§ The records

= = = = =

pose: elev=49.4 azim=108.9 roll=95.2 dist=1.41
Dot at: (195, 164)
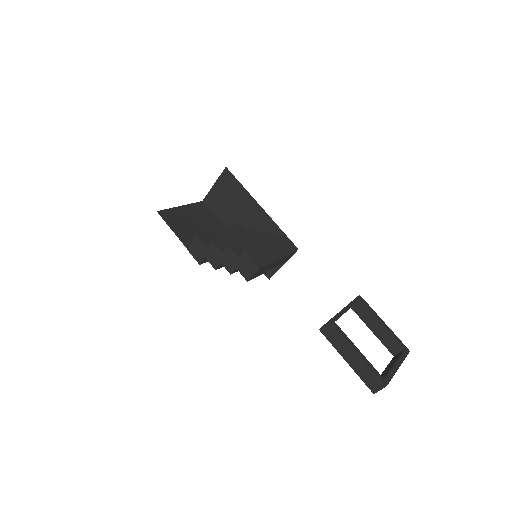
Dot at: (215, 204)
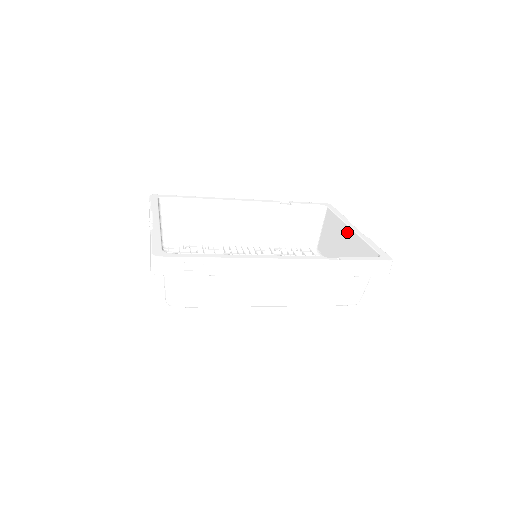
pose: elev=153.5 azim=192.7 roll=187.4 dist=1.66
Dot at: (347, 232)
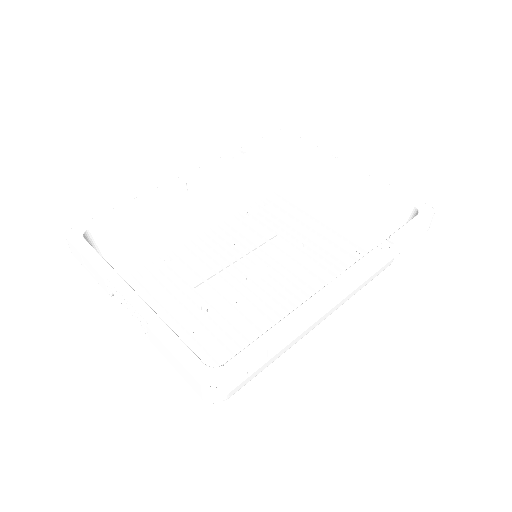
Dot at: (340, 174)
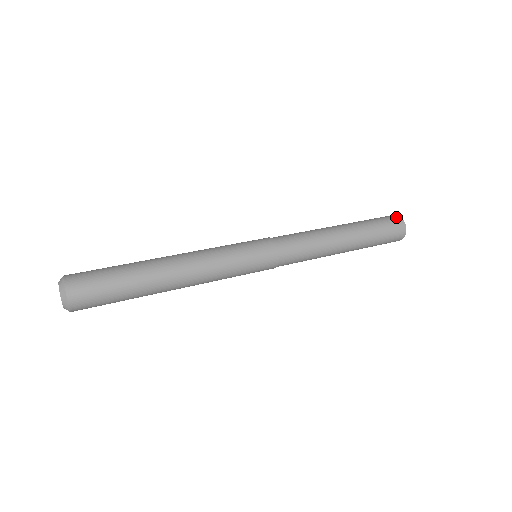
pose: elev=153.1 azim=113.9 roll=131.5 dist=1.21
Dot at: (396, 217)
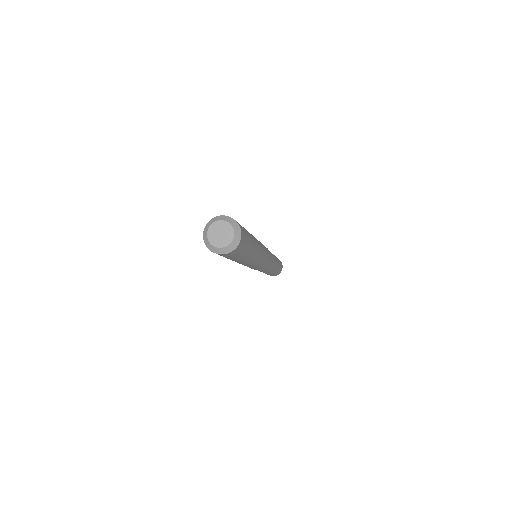
Dot at: occluded
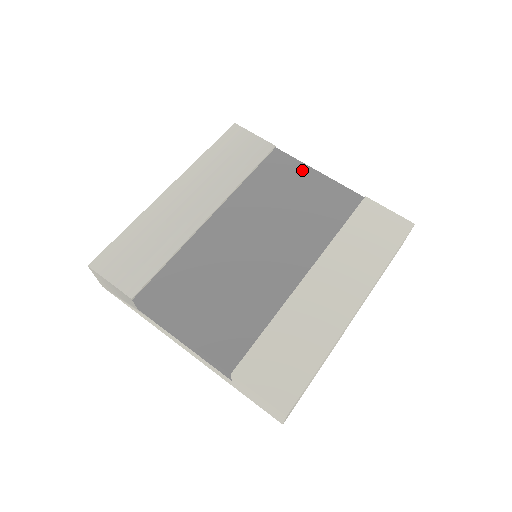
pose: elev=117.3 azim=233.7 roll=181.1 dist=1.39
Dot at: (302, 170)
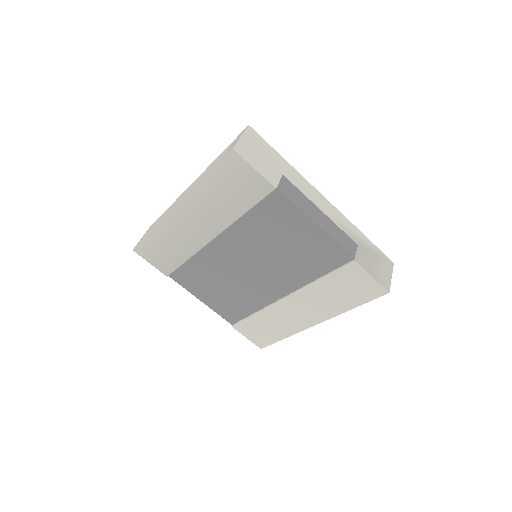
Dot at: (300, 219)
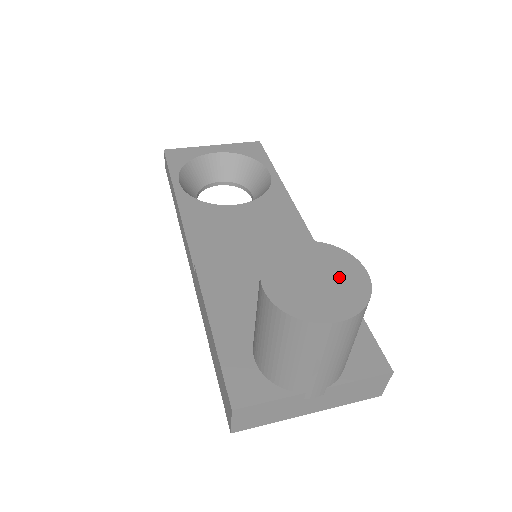
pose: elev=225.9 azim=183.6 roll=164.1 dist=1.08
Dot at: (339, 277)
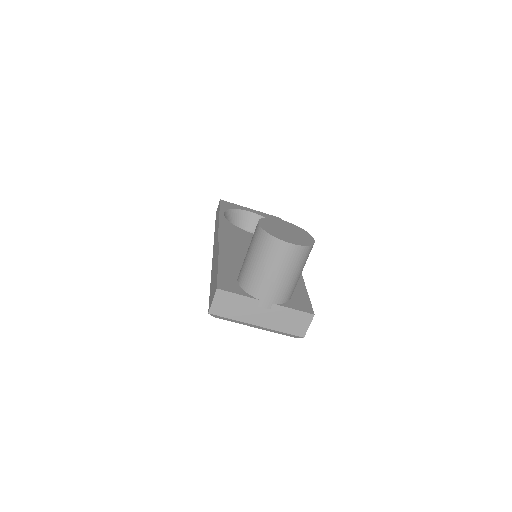
Dot at: (299, 235)
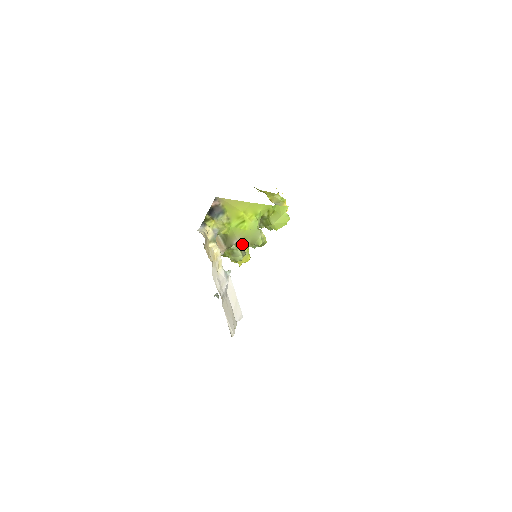
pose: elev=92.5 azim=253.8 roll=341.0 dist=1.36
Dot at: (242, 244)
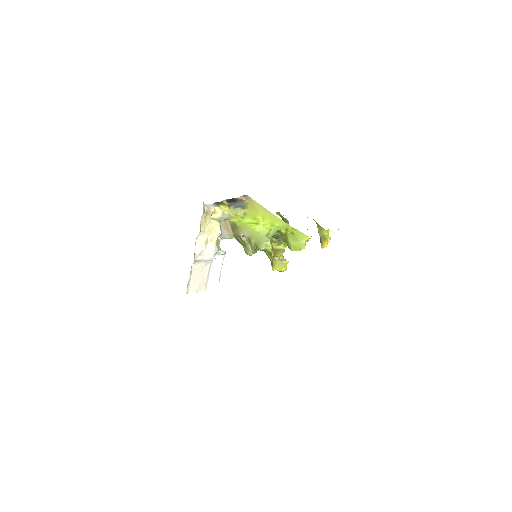
Dot at: (248, 240)
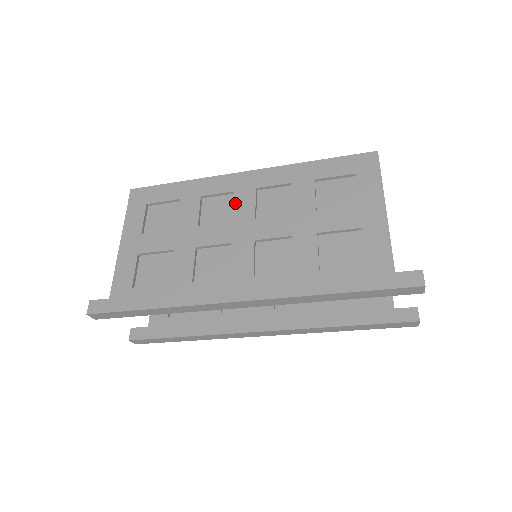
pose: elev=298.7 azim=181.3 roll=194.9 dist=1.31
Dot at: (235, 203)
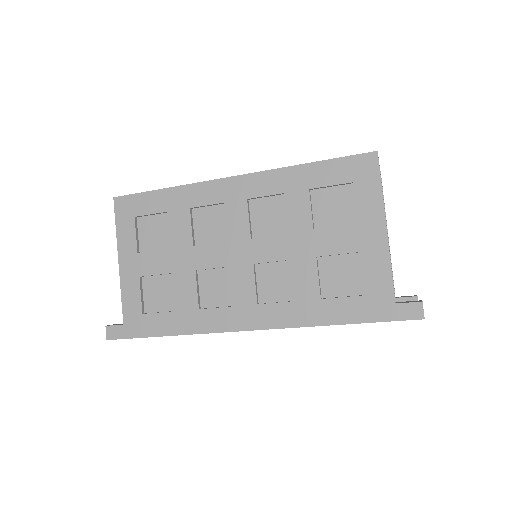
Dot at: (227, 218)
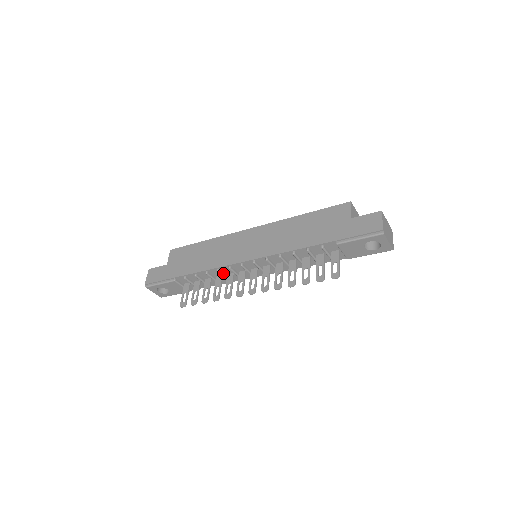
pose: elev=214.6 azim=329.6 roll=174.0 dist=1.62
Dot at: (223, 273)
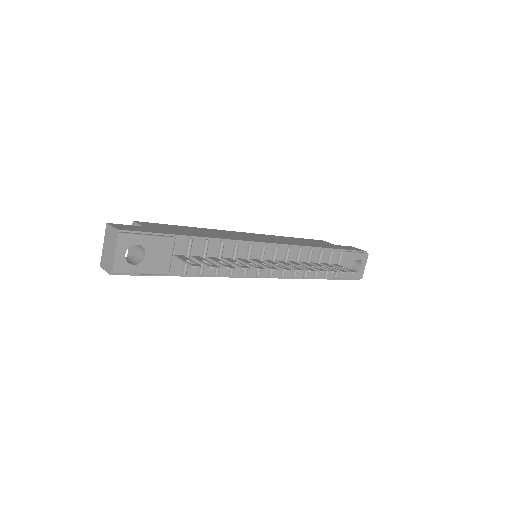
Dot at: (236, 253)
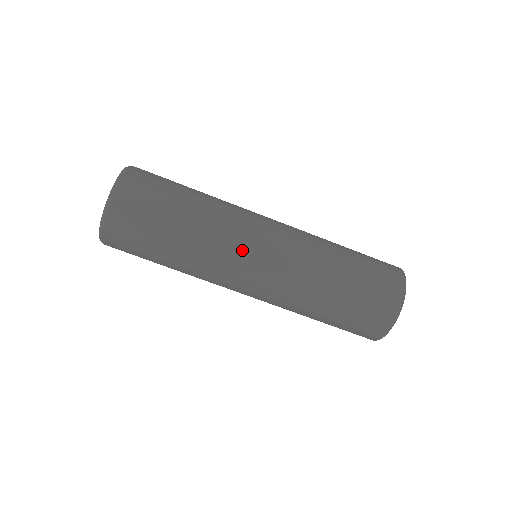
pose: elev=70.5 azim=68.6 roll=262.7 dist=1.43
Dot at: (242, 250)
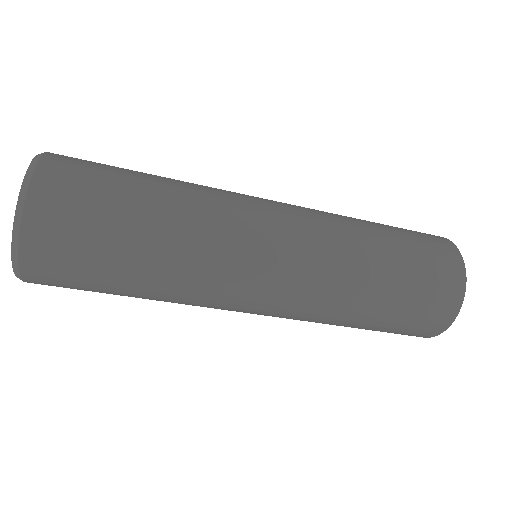
Dot at: (229, 303)
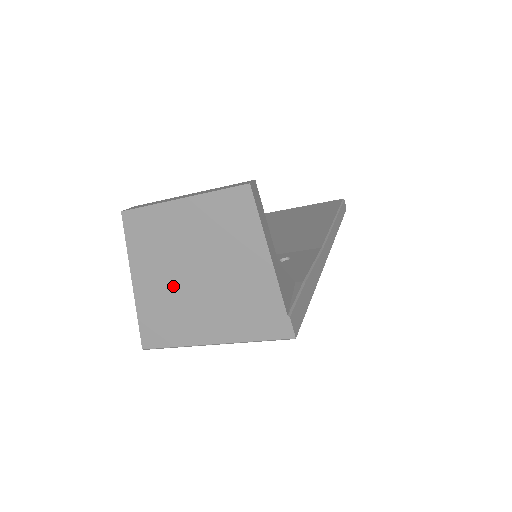
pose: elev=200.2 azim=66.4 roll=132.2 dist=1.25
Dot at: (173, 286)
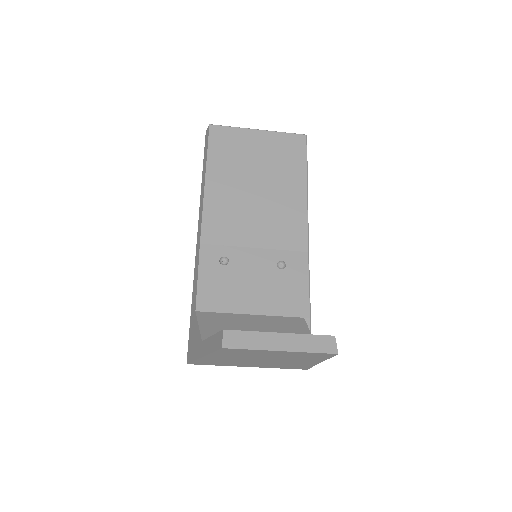
Dot at: (238, 360)
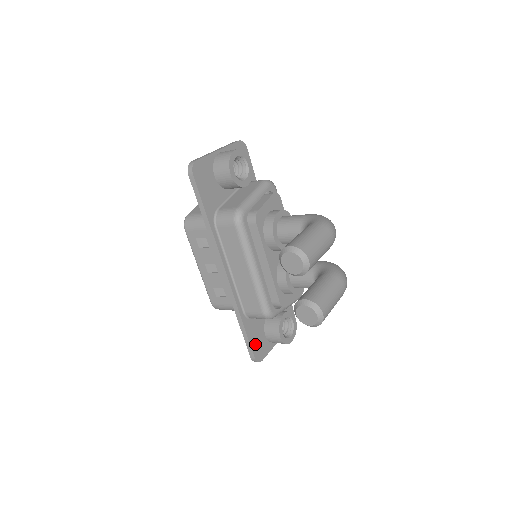
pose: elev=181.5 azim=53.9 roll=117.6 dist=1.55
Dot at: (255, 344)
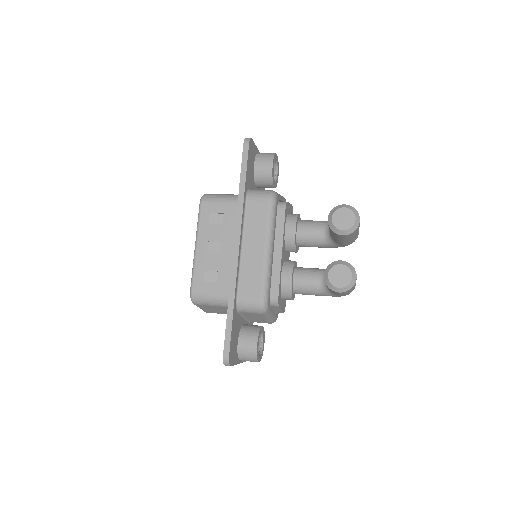
Dot at: (232, 341)
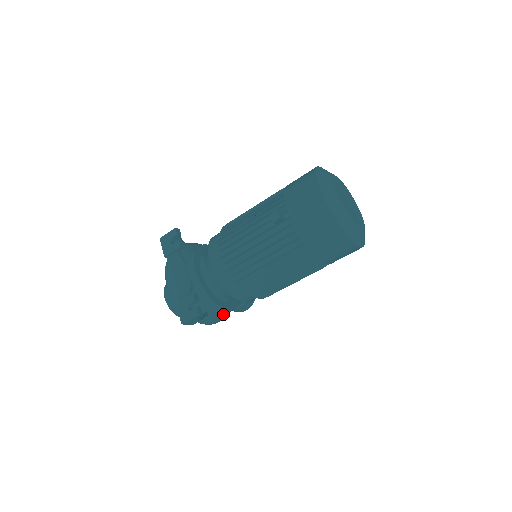
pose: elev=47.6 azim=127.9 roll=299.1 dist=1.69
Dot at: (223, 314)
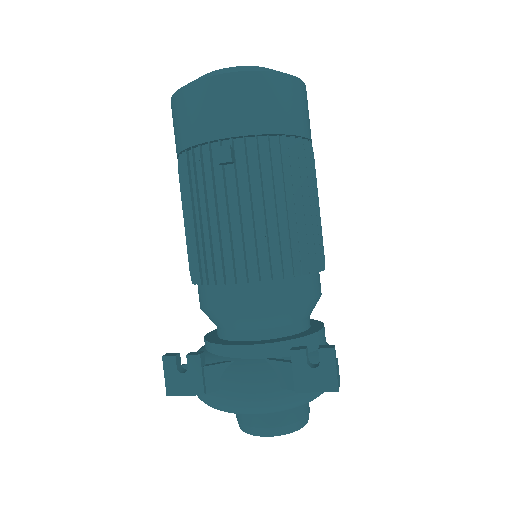
Dot at: occluded
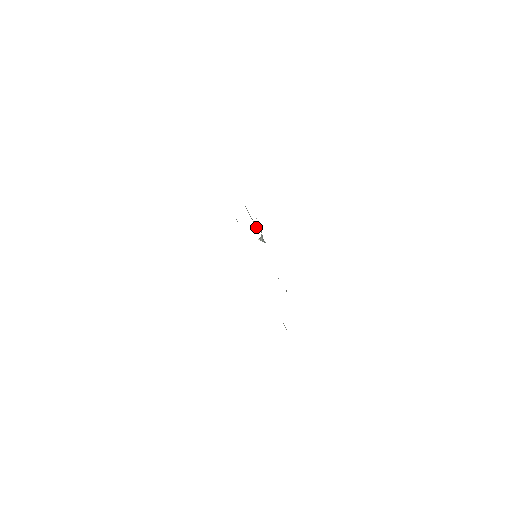
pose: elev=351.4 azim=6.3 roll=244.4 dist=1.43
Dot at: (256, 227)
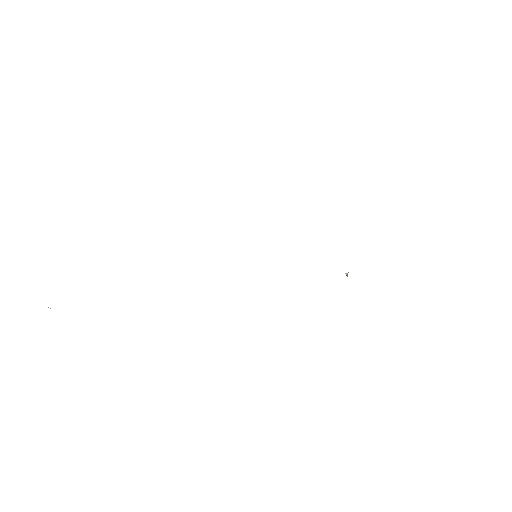
Dot at: occluded
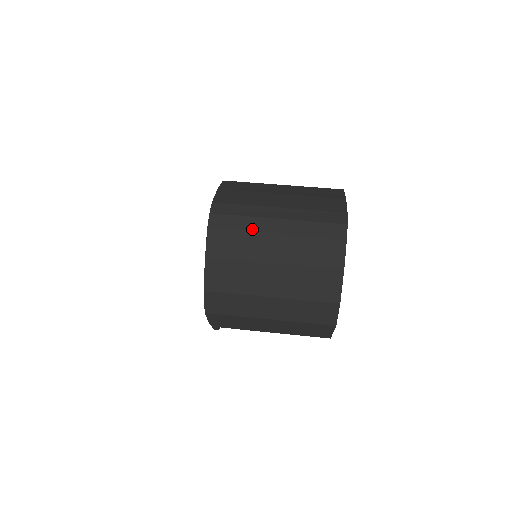
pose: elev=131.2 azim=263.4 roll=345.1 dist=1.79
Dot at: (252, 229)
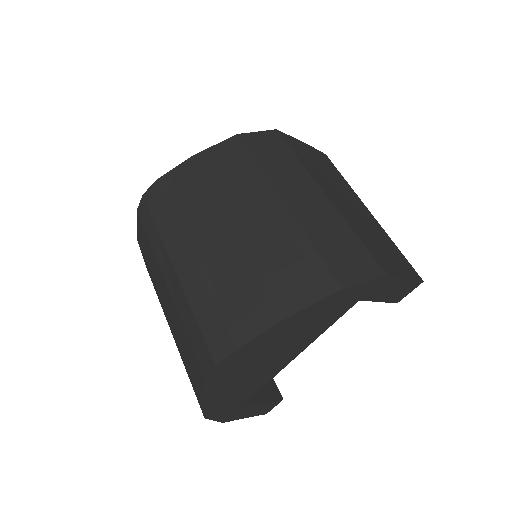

= = = = =

Present the material from the line with "pose: elev=153.5 azim=192.7" to the line with "Dot at: (227, 218)" as a Markdown table with the columns Row and Line, numbering each line and skipping blank ones. Leave the pictures out.

§ Answer to this problem
| Row | Line |
|---|---|
| 1 | pose: elev=153.5 azim=192.7 roll=187.4 dist=1.66 |
| 2 | Dot at: (347, 232) |
| 3 | Dot at: (340, 174) |
| 4 | pose: elev=153.1 azim=113.9 roll=131.5 dist=1.21 |
| 5 | Dot at: (396, 217) |
| 6 | Dot at: occluded |
| 7 | pose: elev=117.3 azim=233.7 roll=181.1 dist=1.39 |
| 8 | Dot at: (302, 170) |
| 9 | Dot at: (300, 219) |
| 10 | pose: elev=225.9 azim=183.6 roll=164.1 dist=1.08 |
| 11 | Dot at: (339, 277) |
| 12 | Dot at: (299, 235) |
| 13 | pose: elev=92.5 azim=253.8 roll=341.0 dist=1.36 |
| 14 | Dot at: (242, 244) |
| 15 | Dot at: (248, 240) |
| 16 | pose: elev=298.7 azim=181.3 roll=194.9 dist=1.31 |
| 17 | Dot at: (235, 203) |
| 18 | Dot at: (227, 218) |